The system is penalized 5 times more for missing a PII than falsely detecting one. Recall is 5X more important than precision.
The competition dataset comprises approximately 22,000 essays written by students. 30% of this data is usable as a training set, 70% of this data is kept as the leader test set.
7 PII types with each type further being split into beginning or intermediate PII types. For example:
Seqeunce | My | name | is | Shakleen | Ishfar | and | my | is | shakleenishfar | @gmail.com | |
---|---|---|---|---|---|---|---|---|---|---|---|
PII Prediction | O | O | O | B-NAME | I_NAME | O | O | O | O | B-EMAIL | I_EMAIL |
Instead of using long sequence lengths, I divided them into overlapping windows of length 512. This allowed me to train models with smaller context window while retaining high performance.
Competition data lacked every type of PII data. To have the model recognize all 7 variations of PII data, I synthetically generated essays with PII using Mixtral-8x7B.
70% of examples didn't have a single PII. I divided these into 3 separate datasets and then added positive samples to them. This reduced the skewness and resulted in better performing models.
As recall is 5 times more important than precision, I wanted to minimize false negatives. Thus, I set class "O" with a very low weight for loss updates, as 99.9% of tokens were of this class and it wasn't PII.
Experiments were tracked in Weights and Biases platform. Keeping track of data versions and configurations allowed me to quickly prototype and improve my system. Furthermore, hyperparameter tuning was used to determine optimal values.
I trained 3 separate DeBERTa-V3-Base models using 3 different folds of the negative sample coupled with the same positive samples. The final ensemble of models was used for inference.

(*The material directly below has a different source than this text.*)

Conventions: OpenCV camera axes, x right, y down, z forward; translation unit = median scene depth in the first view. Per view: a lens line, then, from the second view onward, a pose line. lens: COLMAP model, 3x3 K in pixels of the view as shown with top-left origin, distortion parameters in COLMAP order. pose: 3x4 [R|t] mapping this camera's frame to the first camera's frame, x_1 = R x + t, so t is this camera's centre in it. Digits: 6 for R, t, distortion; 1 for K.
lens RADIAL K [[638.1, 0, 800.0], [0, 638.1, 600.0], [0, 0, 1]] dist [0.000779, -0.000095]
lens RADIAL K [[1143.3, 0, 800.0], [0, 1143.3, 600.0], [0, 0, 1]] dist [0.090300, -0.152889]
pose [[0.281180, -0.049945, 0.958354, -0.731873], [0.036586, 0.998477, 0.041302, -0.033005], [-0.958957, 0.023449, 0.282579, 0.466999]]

If probability of not being a PII is less than 70% then assign the token as a PII. This improves the model's recall metric even more.

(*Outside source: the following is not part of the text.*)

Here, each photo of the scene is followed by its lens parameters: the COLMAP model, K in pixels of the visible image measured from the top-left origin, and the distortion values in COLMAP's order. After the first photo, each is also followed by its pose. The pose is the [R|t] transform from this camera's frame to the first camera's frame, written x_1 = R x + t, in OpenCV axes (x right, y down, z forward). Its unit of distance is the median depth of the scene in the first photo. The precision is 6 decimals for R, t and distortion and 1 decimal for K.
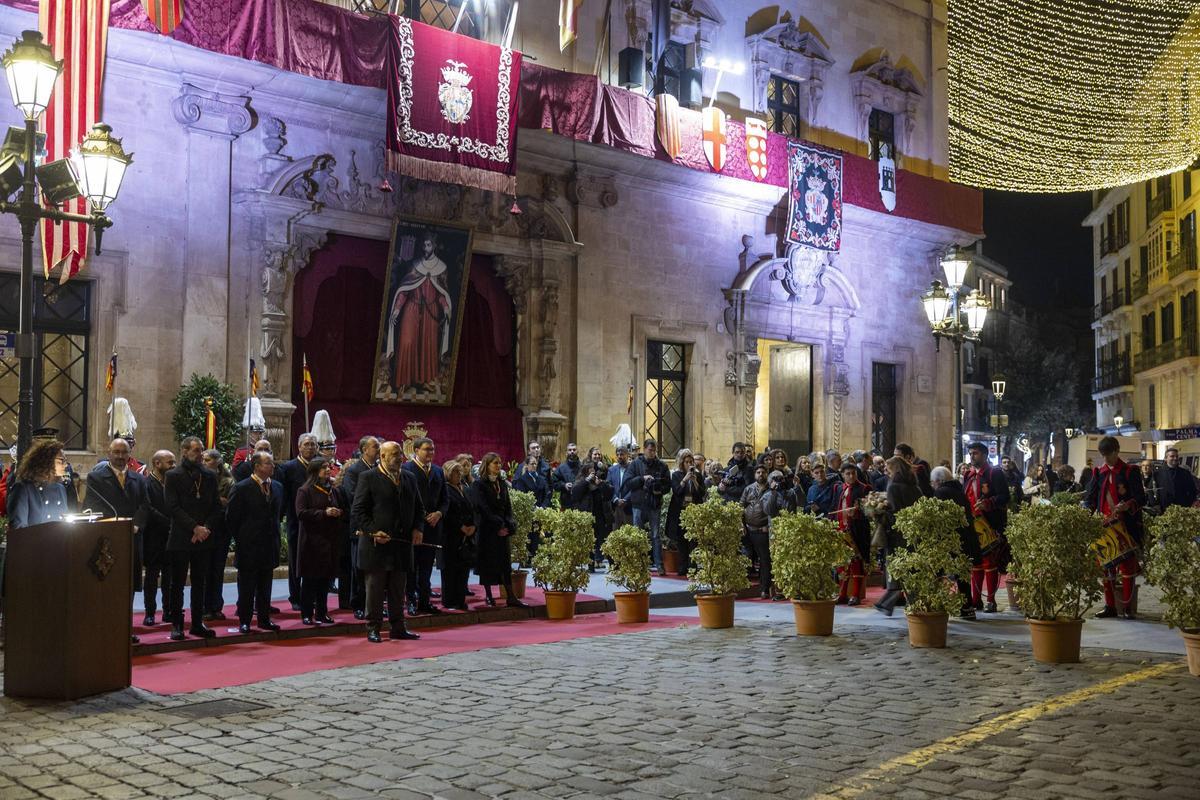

Used Regular Expressions to detect Email, Username and Phone number type PII tokens, as they followed a particular pattern.
Iteratively assigned "B-" and "I-" prefixes based on PII indices. As a result, misclassification between "B-" and "I-" types drammatically decreased.

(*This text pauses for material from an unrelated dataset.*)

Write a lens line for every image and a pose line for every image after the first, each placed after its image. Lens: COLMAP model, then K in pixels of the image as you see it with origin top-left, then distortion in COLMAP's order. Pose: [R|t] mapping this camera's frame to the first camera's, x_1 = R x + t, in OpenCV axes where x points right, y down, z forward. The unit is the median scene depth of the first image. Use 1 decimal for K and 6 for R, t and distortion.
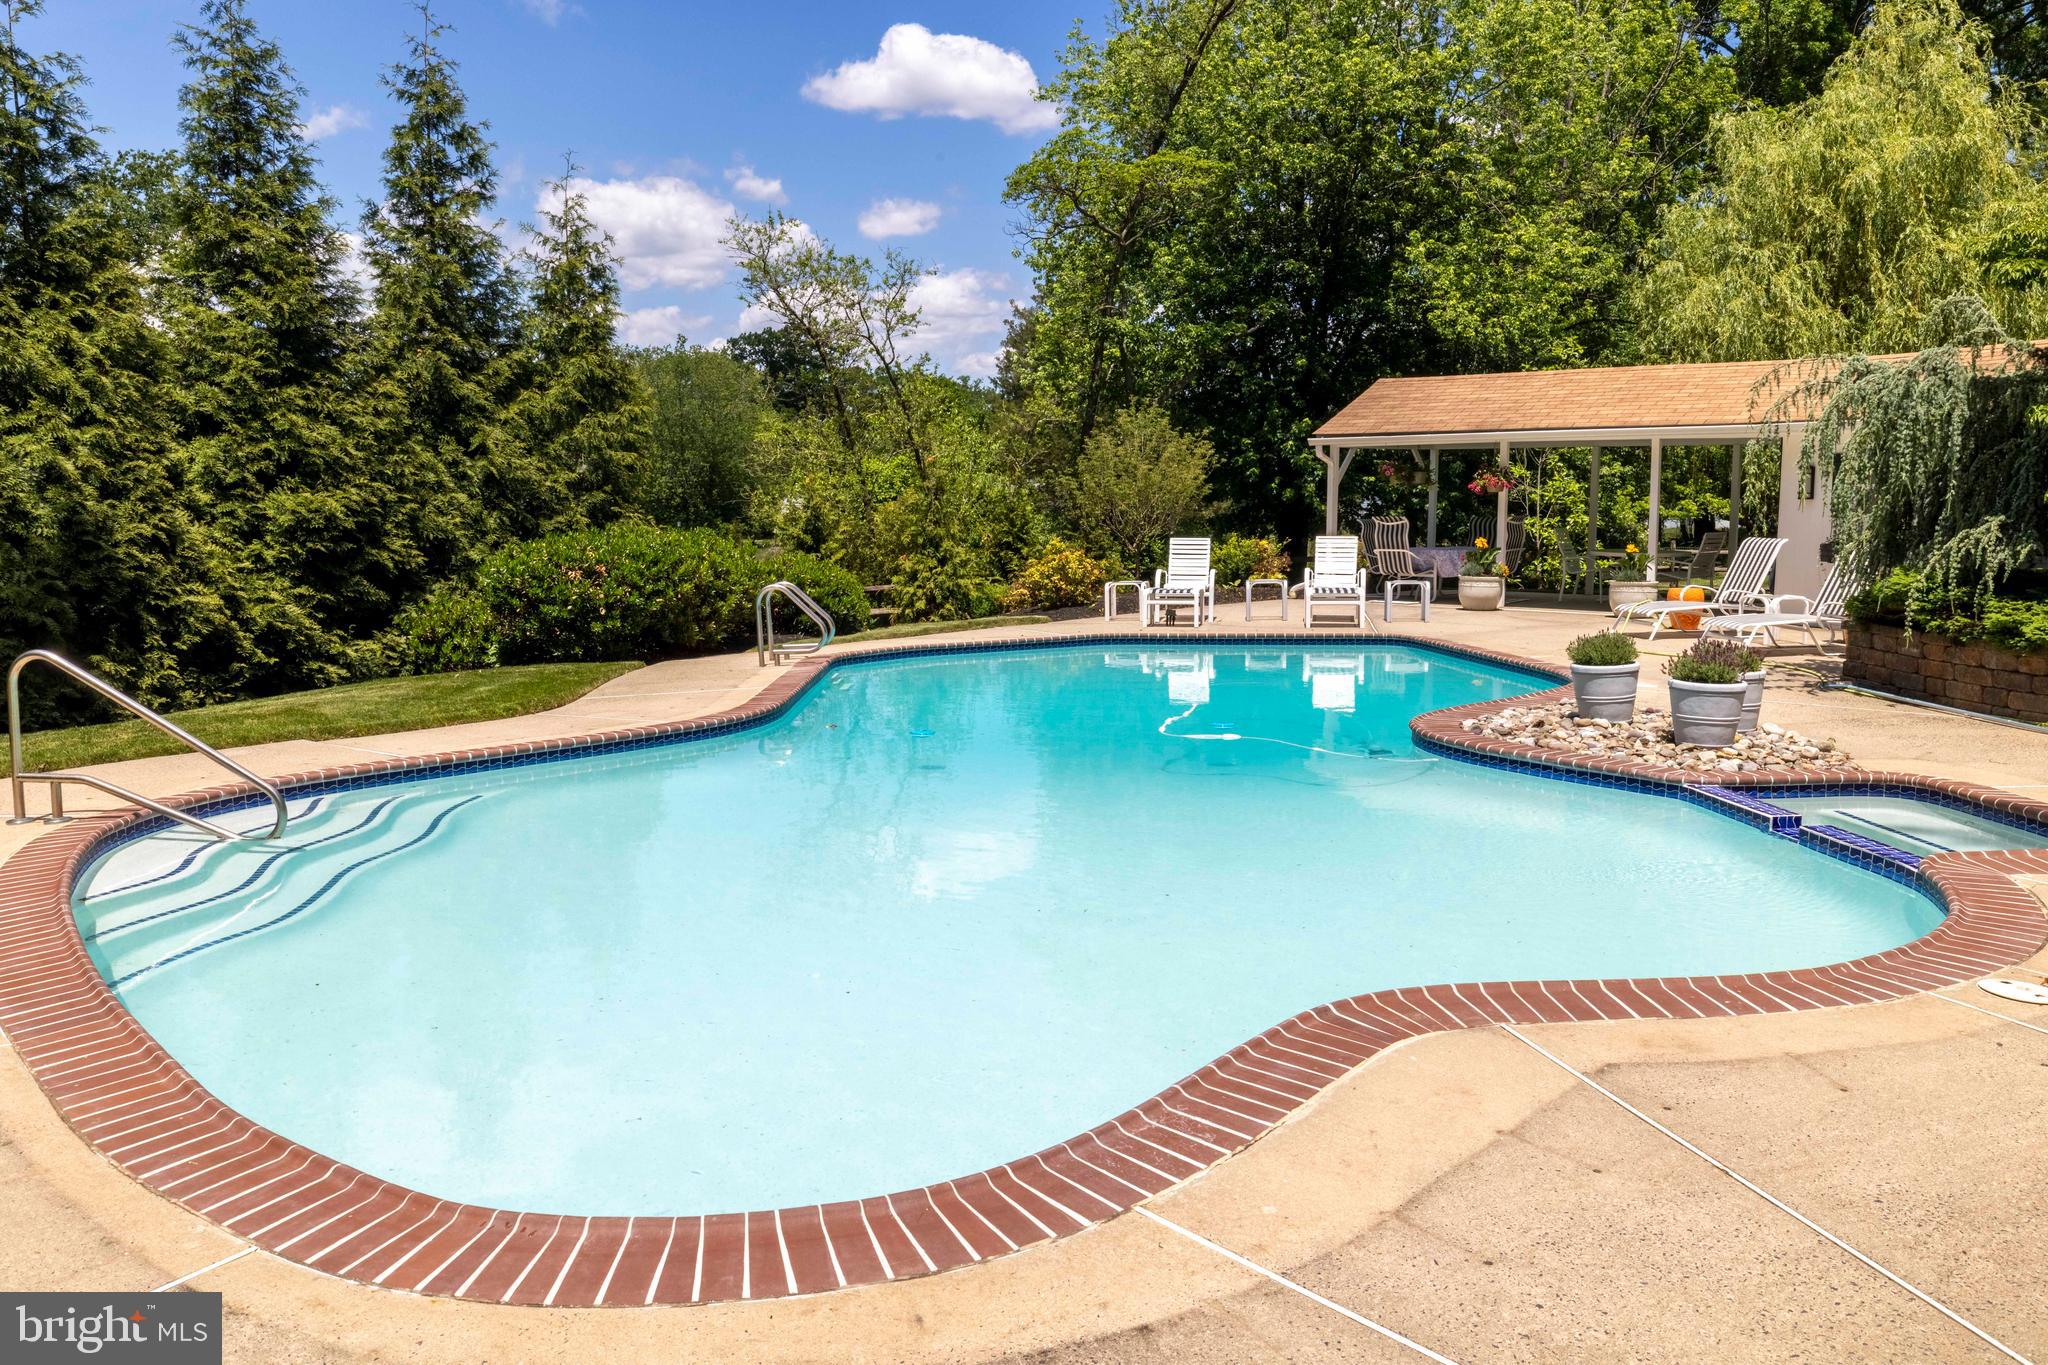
lens RADIAL K [[1626.8, 0, 1024.0], [0, 1626.8, 682.5], [0, 0, 1]] dist [-0.005331, -0.005931]
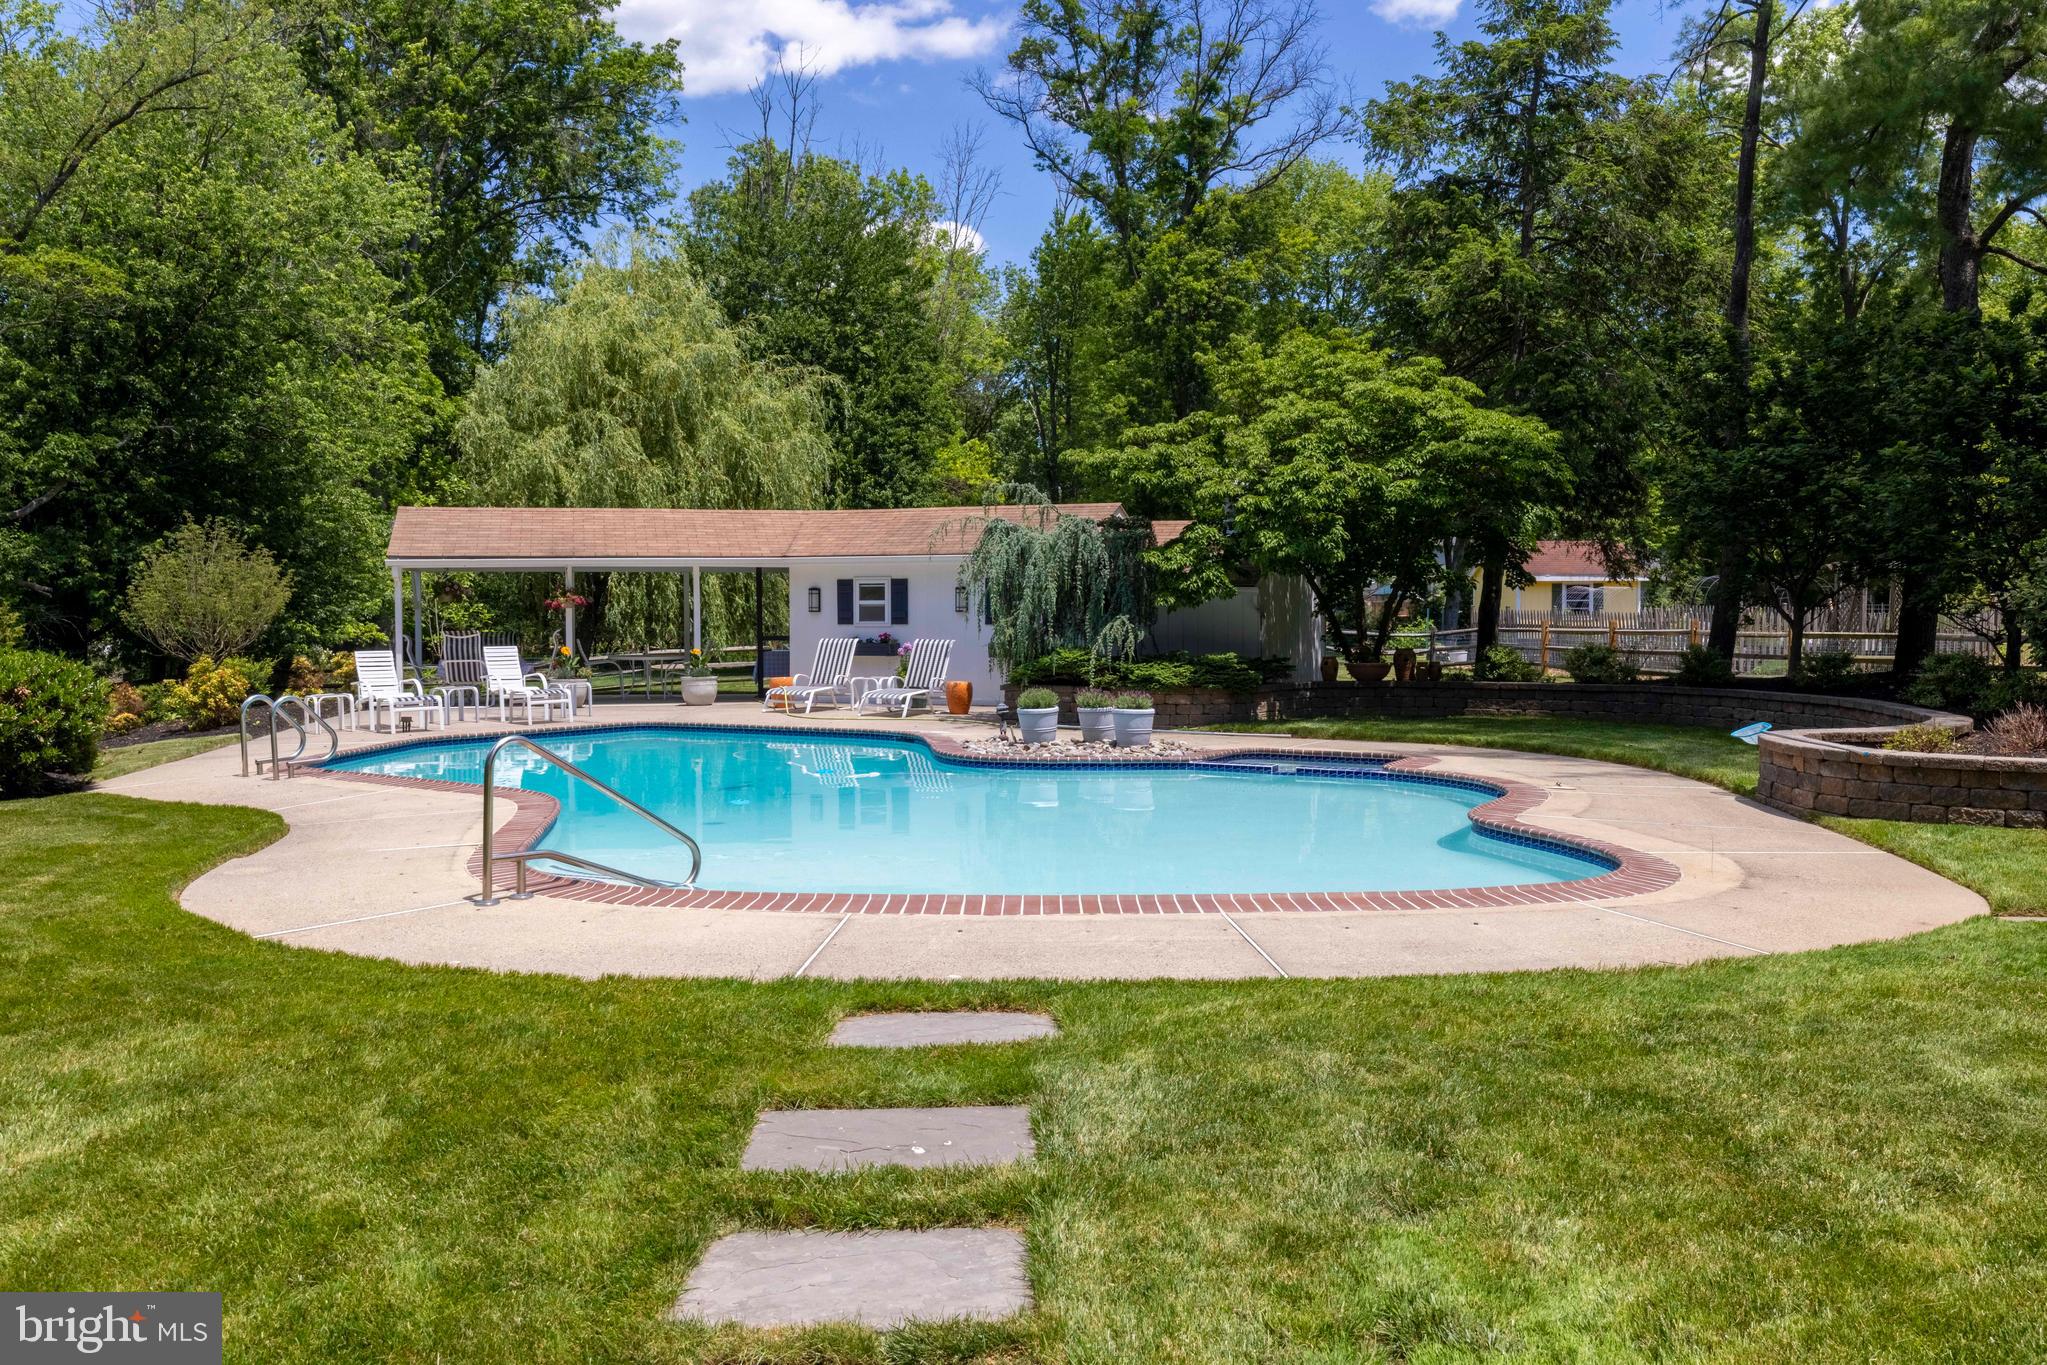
lens RADIAL K [[1693.0, 0, 1023.5], [0, 1693.0, 682.5], [0, 0, 1]] dist [0.000112, -0.004258]
pose [[0.572227, -0.035942, 0.819307, -0.549146], [0.102439, 0.994347, -0.027926, 0.004868], [-0.813672, 0.099909, 0.572674, 0.027024]]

Overall the system performs well on the validation dataset. It achieved 0.96 F5 score in the validation dataset. This translated to 0.953 on the leaderboard hidden test dataset. As shown in the 2nd graph below, it is clear that the model achieved 0.9+ F5 score for all the PII types.
The model has high recall and lower precision. But as recall is 5X more important, it achieves a high F5 score.
The model manages to get high F5 score of 0.9+ for all the PII types.
The system ranked 173rd out of 2048, which got me a bronze medal.
Thoughout the competition, I experimented with external datasets from multiple sources. The best model used only one external dataset that was of the highest quality, instead of using more data. Thus, data quality matters a lot more than quantity in this task.
The major challenge of this competition was handling the extreme class imbalance. I learnt to use techniques like negative sampling, thresholding, ensembling, and weighted loss updates to tackle this issue.
Over the span of 2 months, I experimented a lot. Tracking the experiment parameters like data version, model version, configurations, etc. in a platform helped immensely in prototyping.